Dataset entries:
===

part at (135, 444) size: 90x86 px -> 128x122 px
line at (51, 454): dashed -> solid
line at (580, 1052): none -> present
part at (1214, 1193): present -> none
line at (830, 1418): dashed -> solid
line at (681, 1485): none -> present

===

Repeat every line of the records above, word for word.

part at (135, 444) size: 90x86 px -> 128x122 px
line at (51, 454): dashed -> solid
line at (580, 1052): none -> present
part at (1214, 1193): present -> none
line at (830, 1418): dashed -> solid
line at (681, 1485): none -> present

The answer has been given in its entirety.